Austin lawyer Paul Schlaud, who spent one intense year working closely with U.S. Supreme Court nominee Merrick Garland, praised the judge as hard-working, intelligent and “fundamentally decent.”
“The most important things about practicing law, I learned from working with him and watching him,” said Schlaud, who from 1999-2000 served as one of several law clerks for Garland, the chief judge of the U.S. Court of Appeals for the D.C. Circuit.
Texas Republicans, however, were far less impressed with President Barack Obama’s choice to fill the vacancy created by last month’s death of Justice Antonin Scalia, the Supreme Court’s conservative stalwart.
U.S. Sen. Ted Cruz, who has made the Scalia vacancy a focus of his presidential campaign, dismissed Garland as a “so-called moderate Democrat” who would side with the court’s four liberal justices.
“Make no mistake, if Garland were confirmed, he would side predictably with President Obama on critical issues such as undermining the Second Amendment, legalizing partial-birth abortion and propping up overreaching bureaucratic agencies like the EPA and the IRS,” Cruz said Wednesday in a statement.
Schlaud, who has donated to Obama’s campaigns, was among the typically fresh-out-of-law-school clerks who research cases, prepare the judge for oral arguments and help to draft opinions. It’s a close working relationship that allows clerks to get to know jurists in ways few others can.
Schlaud, 42, said he was impressed with the legal skills and knowledge of Garland, a 19-year member of the circuit court, serving the last three years as its chief justice.

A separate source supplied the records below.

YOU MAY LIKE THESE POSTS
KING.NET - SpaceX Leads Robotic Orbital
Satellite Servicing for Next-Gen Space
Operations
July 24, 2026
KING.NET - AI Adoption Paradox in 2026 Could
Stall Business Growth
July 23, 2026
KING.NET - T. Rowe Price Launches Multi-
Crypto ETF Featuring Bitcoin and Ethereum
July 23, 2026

“You would work so hard, and it was almost impossible to know the case better than he did. He’s really sharp,” said Schlaud, a magna cum laude graduate of Harvard Law School who is now with the Austin law firm Reeves & Brightwell. “You would research as deeply as you possibly could, right? And he would push you, and you’d go back and find something more. He’s really thorough and really good.”
Garland’s lasting lesson, Schlaud said, was that excellence is obtained through “working really hard and researching really deeply, but always having an eye toward human decency and fairness.”
As reaction to the Garland nomination broke along typically partisan lines, Texas Democratic Party Chairman Gilberto Hinojosa praised the judge as “immensely qualified to join our nation’s highest court, and he’s a centrist choice.”
“The Constitution dictates that the president nominate an appointee, and that the Senate do its job to consider the nominee. Americans expect and deserve nothing less,” Hinojosa said.
But Senate Republicans were holding firm Wednesday on their commitment to decline to hold confirmation hearings or vote on Obama’s nominee.
U.S. Sen. John Cornyn, R-Texas, is a member of the Senate Judiciary Committee, as is Cruz. Cornyn said Wednesday that allowing the next president to fill Scalia’s vacancy is the only way to ensure that Americans have a voice in the process.
“The next justice could change the ideological makeup of the court for a generation and fundamentally reshape American society in the process,” Cornyn said in a statement. “While the president has the constitutional authority to make a nomination to fill this vacancy, the Senate also has the authority and responsibility to determine how to move forward with it.”
Republican Gov. Greg Abbott said blocking Garland’s nomination is the only way to ensure that Scalia is replaced by a like-minded justice.
“Americans have grown concerned about the role of the Supreme Court in America today, and because this is one of the pivotal issues in the current presidential election, Americans should have the opportunity to vote for a president who will fill this vacancy,” Abbott said.